When I first started dropping weight, my main focus was on cardio — if I watched what I ate & made my heart work extra hard, the weight would drop, and that was my goal. But, as I approached something called my “goal weight,” I didn’t have the body that I wanted. So I looked up some beginning weight-lifting programs, stumbled upon Strong Lifts, and decided to give things a shot. All I can say is that I wish, when 2013 saw me focusing more on my health, I had started lifting sooner. Due to complications due to muscle-imbalance & pokey elbow & shoulder bursitis, I’ve actually developed my own plan from Medhi’s 5×5, but since I’ve been going about, I’ve seen pretty vast improvements in my running speed & stamina (without running very much).

At least three times a week, I barbell-squat. It’s my main exercise, as it targets so many of my muscle groups in a relatively short amount of time. By July 1, I will squat at least 315 pounds (which means the barbell plus 3 of the “big plates”, which weigh 45 pounds each, on each side of the barbell).

Every time I squat, I try to overhead-press, as I’ve done little through my life to target my shoulders, and I want to get my body strong enough to do handstand push-ups1. By July 1, I will be able to overhead press 135 pounds (the barbell plus one of the “big plates” on each side).

Next comes the bench press — I hated the bench press when I was in high school . . . I always had trouble just keeping my form. I think my long arms are to blame. By July 1, I’ll be able to bench press 225 pounds (the barbell plus 2 of the “big plates” on either side — you may be noticing a relatively simple method of measurement that I’m instituting on each of my lifts).

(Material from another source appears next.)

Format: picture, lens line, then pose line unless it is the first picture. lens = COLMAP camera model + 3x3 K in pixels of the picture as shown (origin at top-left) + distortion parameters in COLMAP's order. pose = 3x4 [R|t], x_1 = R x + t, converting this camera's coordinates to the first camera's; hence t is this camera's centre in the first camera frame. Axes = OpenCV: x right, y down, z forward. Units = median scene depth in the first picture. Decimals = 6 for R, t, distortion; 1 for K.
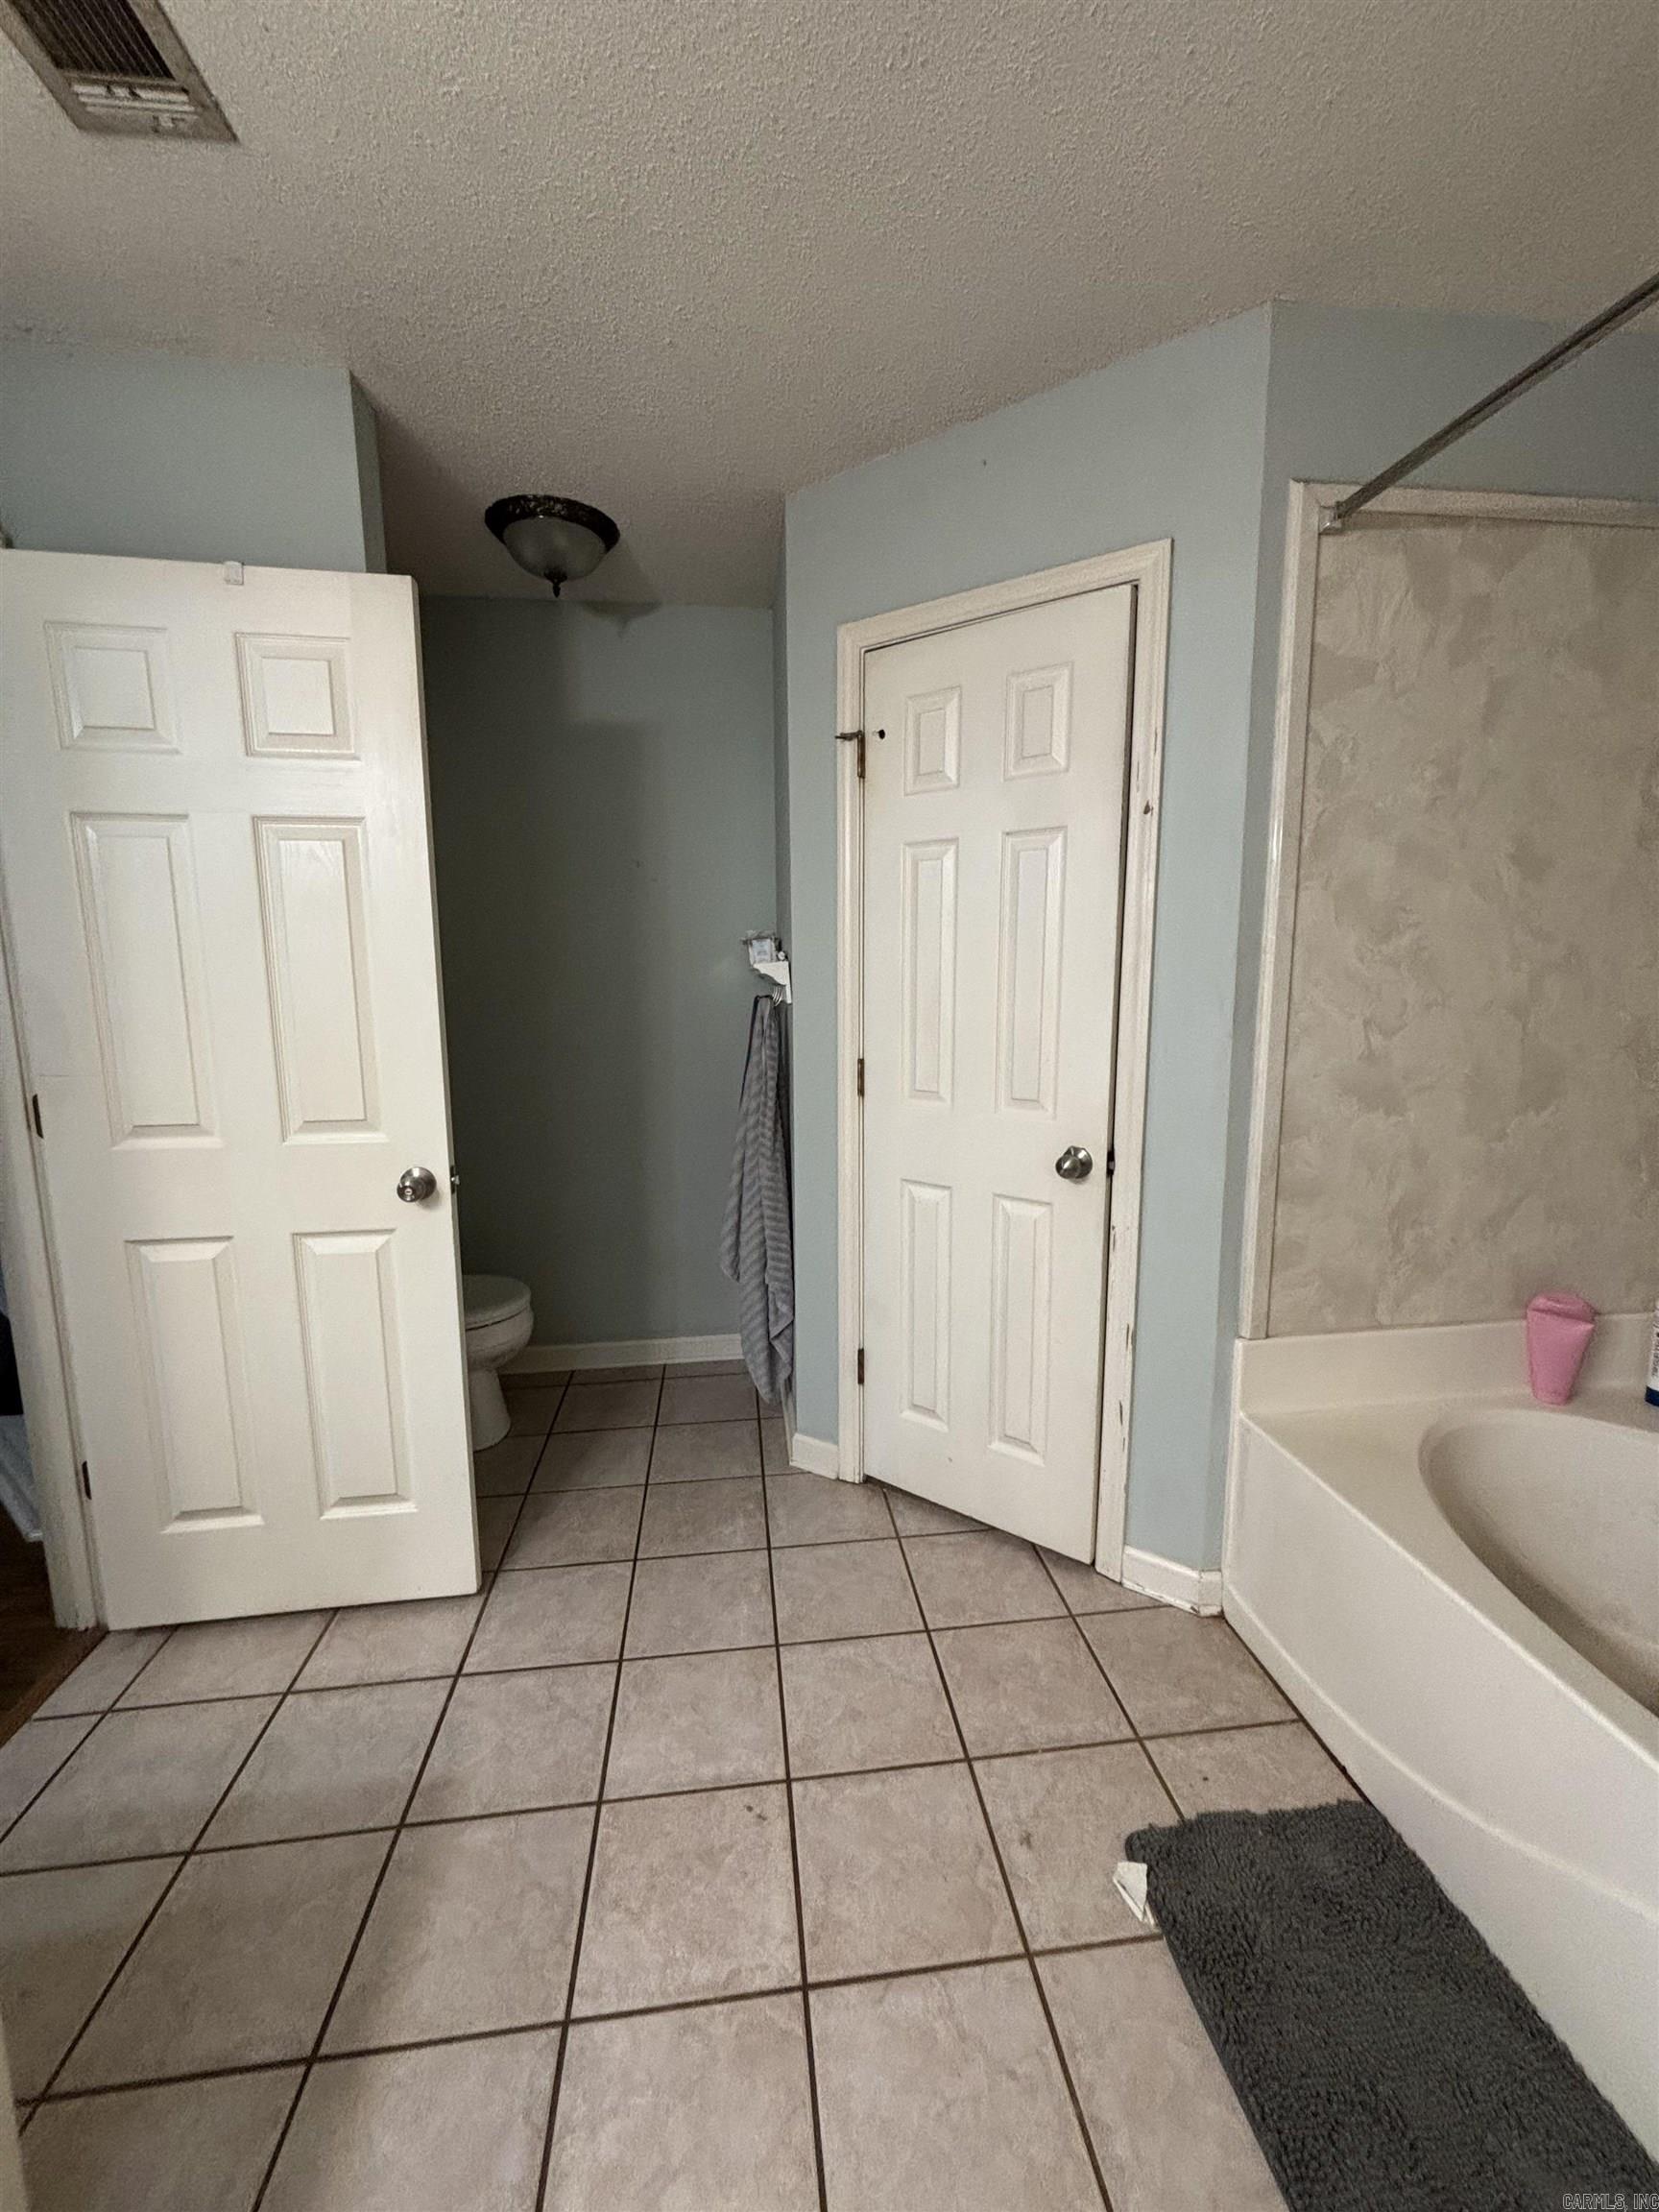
lens RADIAL K [[885.9, 0, 827.1], [0, 885.9, 1106.6], [0, 0, 1]] dist [0.002101, 0.000400]
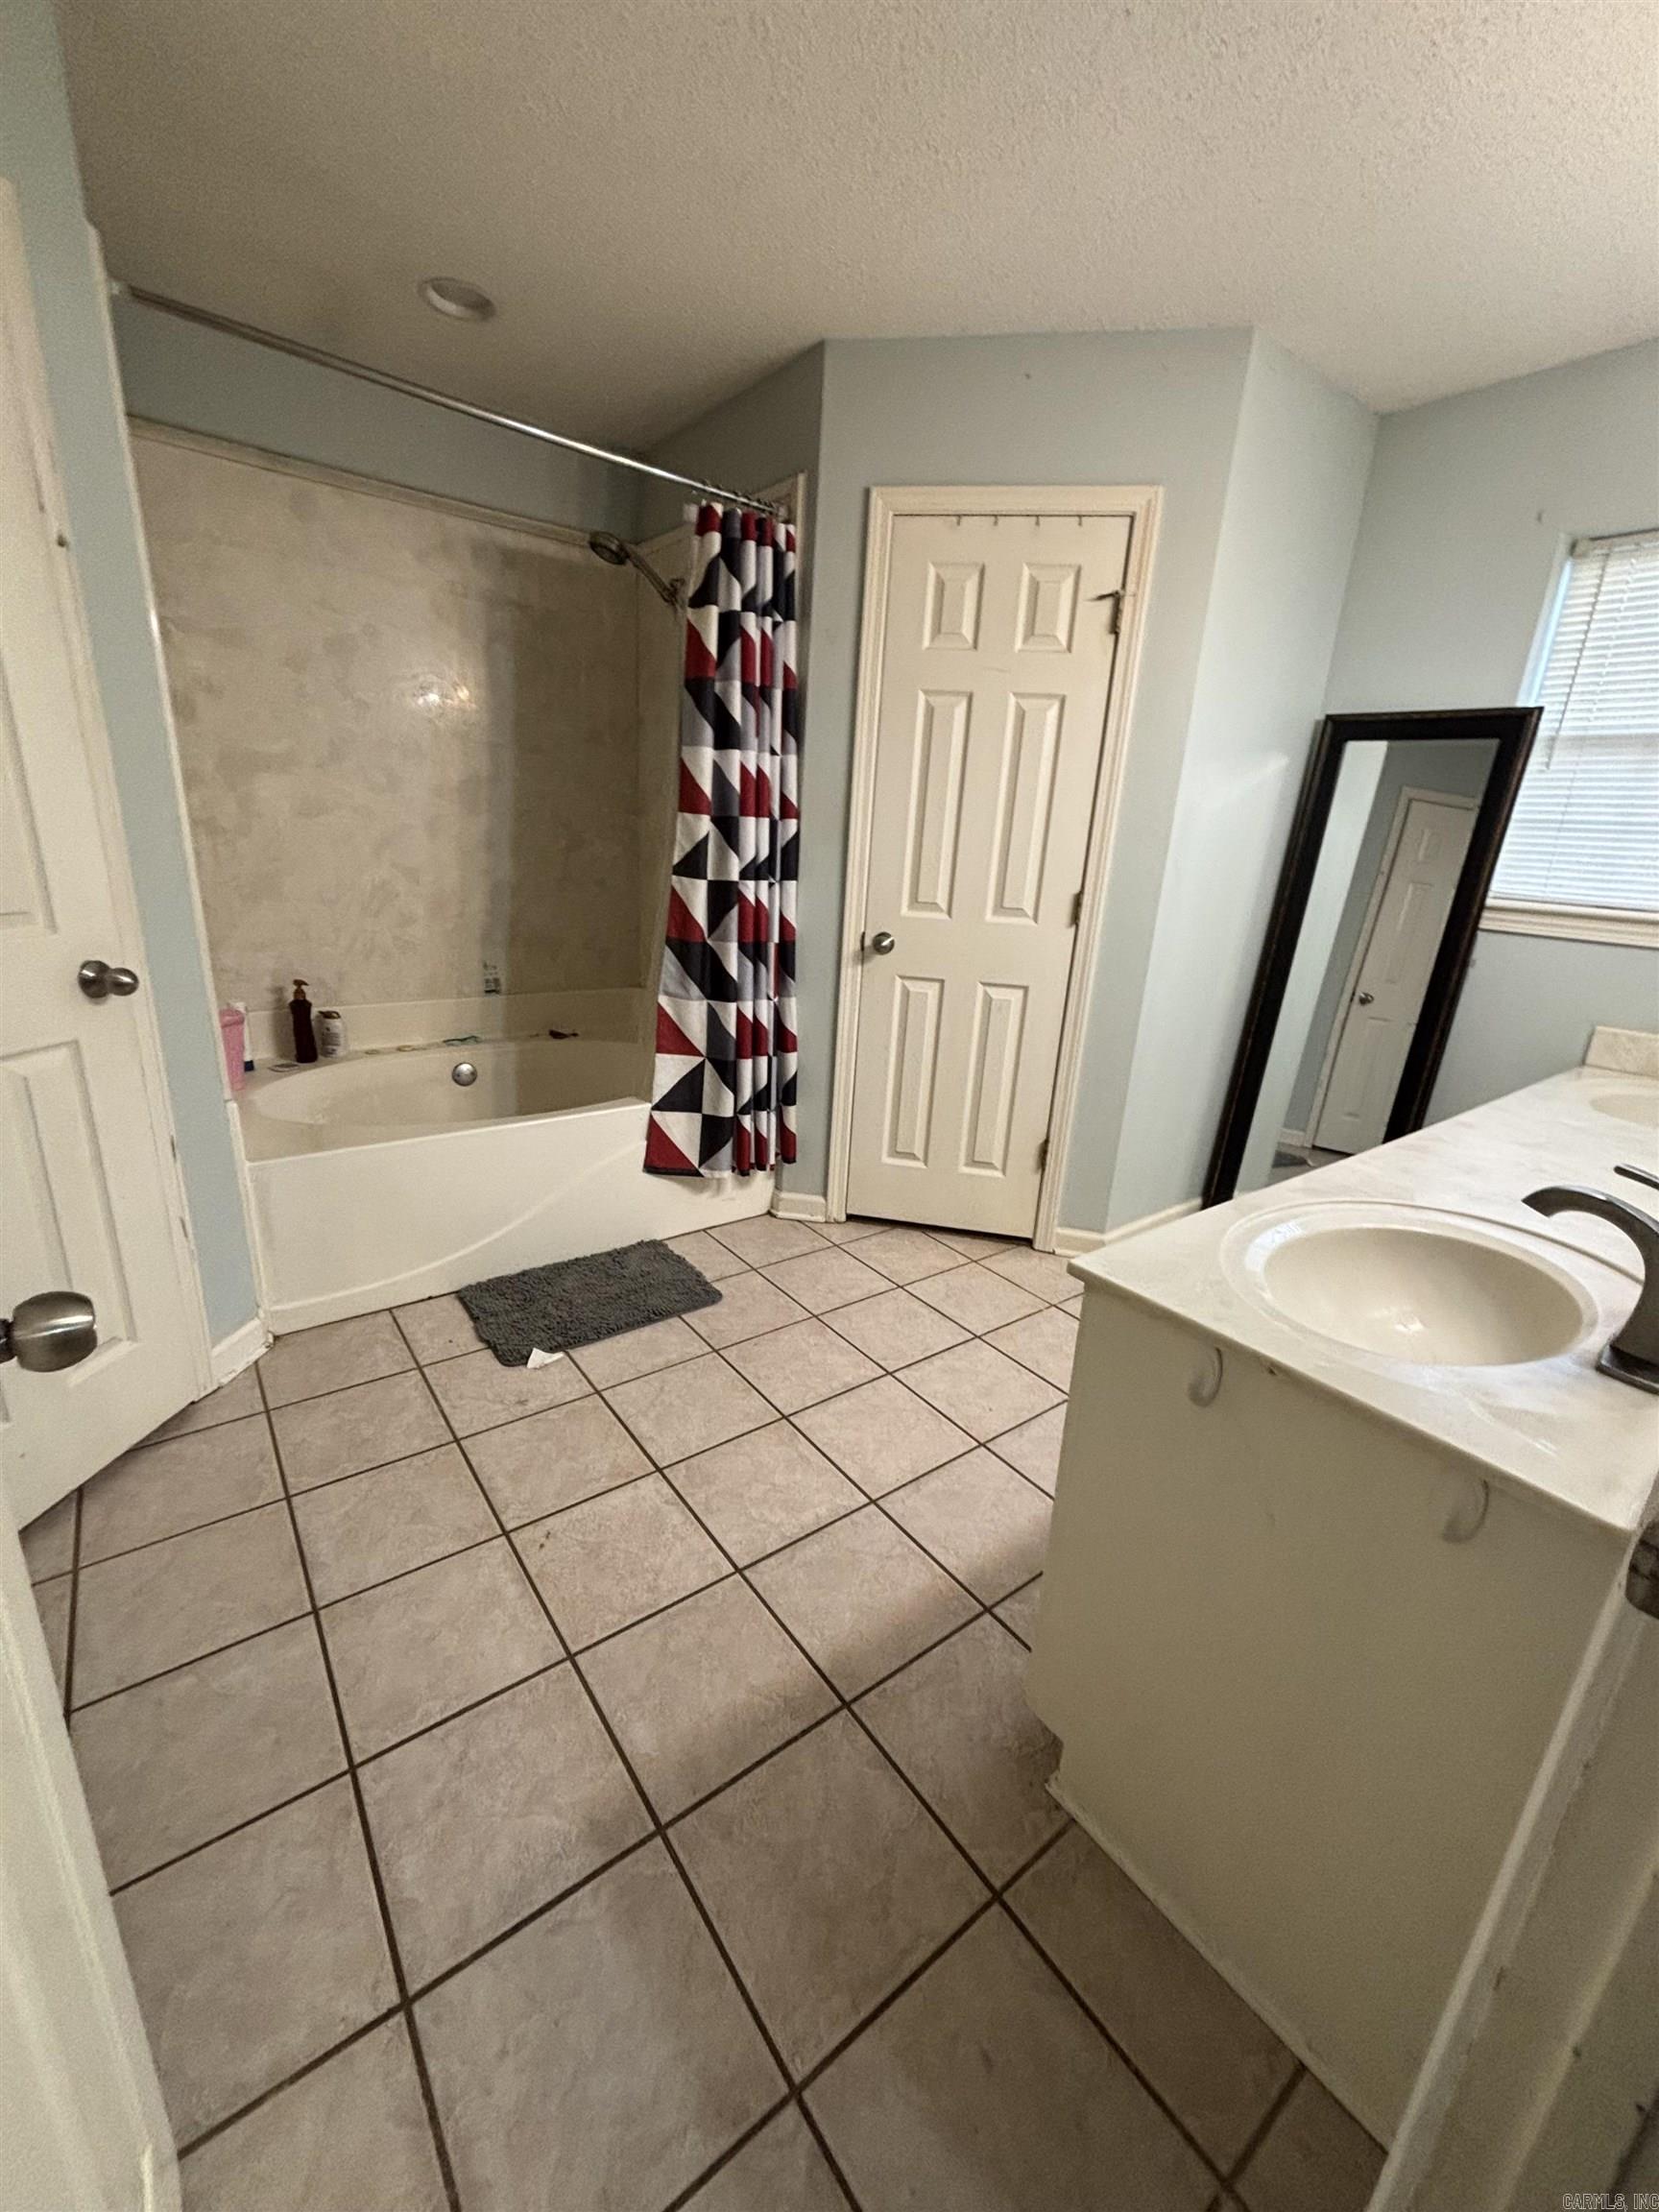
lens RADIAL K [[885.9, 0, 825.8], [0, 885.9, 1108.9], [0, 0, 1]] dist [0.002101, 0.000400]
pose [[-0.501620, -0.270678, 0.821651, -1.012615], [0.075749, 0.932398, 0.353407, -0.082700], [-0.861765, 0.239515, -0.447206, 1.039984]]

Finally, I keep a barbell loaded in my basement. Every time I walk downstairs, be it to play XBox with my son, or to play XBox by myself, or to grab a beer, or whatever, I make myself deadlift it. Currently, it’s set to 325. By July 1, the load will be 405 pounds, and I’ll still be deadlifting it each time I walk downstairs for whatever reason.

Getting to these weightlifting goals means that I need some sort of routine. When I get to the gym, if I can, I squat. Then I overhead press. Then I incline bench-press. Then I bench-press. Then I row (because, to go along with handstand push-ups, regular pull-ups are in my sights).

On those days that I don’t have enough time for everything above (I get through a workout there, if the gym isn’t too cluttered with people, in about 40 minutes), or don’t have the squat rack available to me, I do a silly “goblet-squat to push press” exercise that really targets your core, and I do lunges.

Whenever I go into my basement, I deadlift.

That’s it.

Well, I still do some cardio. I joined a silly Twitter running challenge . . . and while my Disney adventure means that I’m playing catch up, I am going to try to wake myself up to run early most every morning, despite the cold (but never in icy weather — I barely trust myself to stop short, I sure-as-fuck don’t trust cars to stop short if the roads are slick). With that, I hope to see a full-marathon time of less than 4 hours within 2014 (and I have a slew of races already lined up throughout the year). However much I have taken the focus off regular running, I find that, when I can get in decent runs, I’m far more sane. So I’m hoping to run a fair bit. Despite the “Daddy Runs a Lot” monicker, though, the running goals are secondary to the lifting goals. I’m really finding that, when I lift, and lift heavy, the benefits keep with me throughout the day . . . and help me look better naked, which, really, is what this is all about2 :-p

So, to recap:

  • By July 1
    • Barbell Squat: 315 lbs
    • Overhead Press: 135 lbs
    • Bench Press: 225 lbs
    • Deadlift: 405 lbs
  • By the end of 2014
    • Marathon: under-four-hours
    • Handstand Push-up
    • Muscle-up (pull-up into a dip, all in one complex motion)

1 because handstand push-ups are awesome.
2 Truthfully, as my kids get bigger, I’m finding the need to squat more & more & more, as, if I lift them with proper squat technique, I know I’m not going to blow my knees/back out, and, however much it might be silly to carry around kids all of the time3, I like carrying my kids around all of the time. Even when I’m tired. Which is all of the time.
3 How the fuck did my kids go from being babies to actual kids?!